According to new research by Todd Moss and me, IDA’s client base is projected to change dramatically over the coming years. By 2025, there could be only 30 poor country clients left – down from roughly 70 now. There would be 1 billion people living in these countries – instead of 3 billion living in current IDA-eligible countries. Overall, the remaining clients will be overwhelmingly African – with only a few countries scattered across other regions. All of this will be driven by an expected, and much anticipated, wave of countries graduating from cheap IDA loans to borrowing from the international credit markets. Unlike other organizations, a successful IDA fundamentally means that it eventually will put itself out of business.
The expected departure of huge IDA recipients – such as India, Vietnam, and Nigeria – will have dramatic implications for IDA’s financial and operational models. For example, should donors continue to provide the same amount of money despite a drastically smaller pool of recipient countries? Under that scenario (which is the World Bank management’s baseline), countries like Ethiopia or Tanzania would receive billions of dollars every year from IDA. That’s two or three times what they receive now in real terms. Is that really sensible? Or even advisable?
Who knows? Maybe Jeff Sachs’ big push redux theory will have prevailed by then. And, donor governments will have fully overcome any existing budget woes. And, they will have money burning a hole in their pocket. I guess that’s possible, but I have a hard time envisioning that such a fantasy land will materialize.

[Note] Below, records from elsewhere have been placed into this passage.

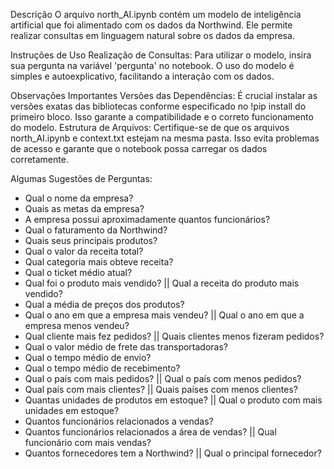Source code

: Descrição
O arquivo north_AI.ipynb contém um modelo de inteligência artificial que foi alimentado com os dados da Northwind.
Ele permite realizar consultas em linguagem natural sobre os dados da empresa.

Instruções de Uso
Realização de Consultas: Para utilizar o modelo, insira sua pergunta na variável 'pergunta' no notebook.
O uso do modelo é simples e autoexplicativo, facilitando a interação com os dados.

Observações Importantes
Versões das Dependências: É crucial instalar as versões exatas das bibliotecas conforme especificado no !pip install do primeiro bloco.
Isso garante a compatibilidade e o correto funcionamento do modelo.
Estrutura de Arquivos: Certifique-se de que os arquivos north_AI.ipynb e context.txt estejam na mesma pasta.
Isso evita problemas de acesso e garante que o notebook possa carregar os dados corretamente.

Algumas Sugestões de Perguntas:
- Qual o nome da empresa?
- Quais as metas da empresa?
- A empresa possui aproximadamente quantos funcionários?
- Qual o faturamento da Northwind?
- Quais seus principais produtos?
- Qual o valor da receita total?
- Qual categoria mais obteve receita?
- Qual o ticket médio atual?
- Qual foi o produto mais vendido? || Qual a receita do produto mais vendido?
- Qual a média de preços dos produtos?
- Qual o ano em que a empresa mais vendeu? || Qual o ano em que a empresa menos vendeu?
- Qual cliente mais fez pedidos? || Quais clientes menos fizeram pedidos?
- Qual o valor médio de frete das transportadoras?
- Qual o tempo médio de envio?
- Qual o tempo médio de recebimento?
- Qual o país com mais pedidos? || Qual o país com menos pedidos?
- Qual país com mais clientes? || Quais países com menos clientes?
- Quantas unidades de produtos em estoque? || Qual o produto com mais unidades em estoque?
- Quantos funcionários relacionados a vendas?
- Quantos funcionários relacionados a área de vendas? || Qual funcionário com mais vendas?
- Quantos fornecedores tem a Northwind? || Qual o principal fornecedor?
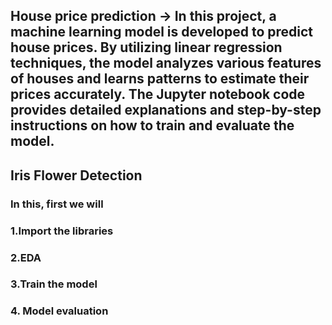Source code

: ## House price prediction ->  In this project, a machine learning model is developed to predict house prices. By utilizing linear regression techniques, the model analyzes various features of houses and learns patterns to estimate their prices accurately. The Jupyter notebook code provides detailed explanations and step-by-step instructions on how to train and evaluate the model.

## Iris Flower Detection 

### In this, first we will 
### 1.Import the libraries
### 2.EDA
### 3.Train the model
### 4. Model evaluation
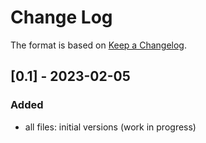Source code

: # Change Log

The format is based on [Keep a Changelog](http://keepachangelog.com/).

## [0.1] - 2023-02-05
### Added
- all files: initial versions (work in progress)
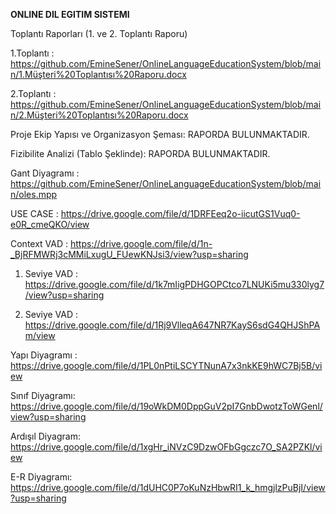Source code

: **ONLINE DIL EGITIM SISTEMI**

Toplantı Raporları (1. ve 2. Toplantı Raporu)

1.Toplantı : https://github.com/EmineSener/OnlineLanguageEducationSystem/blob/main/1.Müşteri%20Toplantısı%20Raporu.docx

2.Toplantı : https://github.com/EmineSener/OnlineLanguageEducationSystem/blob/main/2.Müşteri%20Toplantısı%20Raporu.docx

Proje Ekip Yapısı ve Organizasyon Şeması: RAPORDA BULUNMAKTADIR.

Fizibilite Analizi (Tablo Şeklinde): RAPORDA BULUNMAKTADIR.

Gant Diyagramı : https://github.com/EmineSener/OnlineLanguageEducationSystem/blob/main/oles.mpp

USE CASE : https://drive.google.com/file/d/1DRFEeq2o-iicutGS1Vuq0-e0R_cmeQKO/view

Context VAD : https://drive.google.com/file/d/1n-_BjRFMWRj3cMMiLxugU_FUewKNJsi3/view?usp=sharing

1. Seviye VAD : https://drive.google.com/file/d/1k7mIigPDHGOPCtco7LNUKi5mu330lyg7/view?usp=sharing
  
2. Seviye VAD : https://drive.google.com/file/d/1Rj9VlleqA647NR7KayS6sdG4QHJShPAm/view
   
Yapı Diyagramı : https://drive.google.com/file/d/1PL0nPtiLSCYTNunA7x3nkKE9hWC7Bj5B/view

Sınıf Diyagramı: https://drive.google.com/file/d/19oWkDM0DppGuV2pI7GnbDwotzToWGenl/view?usp=sharing

Ardışıl Diyagram: https://drive.google.com/file/d/1xgHr_iNVzC9DzwOFbGgczc7O_SA2PZKl/view

E-R Diyagramı: https://drive.google.com/file/d/1dUHC0P7oKuNzHbwRI1_k_hmgjlzPuBjI/view?usp=sharing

We suggest that World Bank management and donors should begin exploring updated – or entirely new – business models for IDA. Better to start a gradual transition now, then have an emergency head-to-toe makeover forced on you later. My preferred option is for IDA to declare success and shrink its top-line financing envelope as countries move on to greener pastures over time. That still means that donors must continue to support IDA, but at progressively lower levels over time. Perhaps that kind of tangible progress would get the U.S. Congress to finally fulfill American contribution pledges on a timely basis for IDA’s remaining programs. By the IDA-21 period, donors may even be discussing real prospects for a self-sustaining IDA over ensuing periods.
Alternatively, IDA could complement or replace its existing country-based lending model with a wholly different approach for funding global public goods (GPGs). Many of the great remaining development challenges – technology, agricultural research, and vaccines – are beyond any single country strategy. As a global institution, IDA would focus on global challenges. And, regional institutions – like the African Development Bank – would take the lead on country-specific programs along with regional infrastructure. Seems pretty sensible to me.
Regardless of the ultimate direction taken, IDA can be assured that change is coming. It might not come immediately, but it will come. Instead of resisting the waves of progress, it should bask in their afterglow. But more importantly, it should begin a long-term reinvention strategy now like any other world class organization would.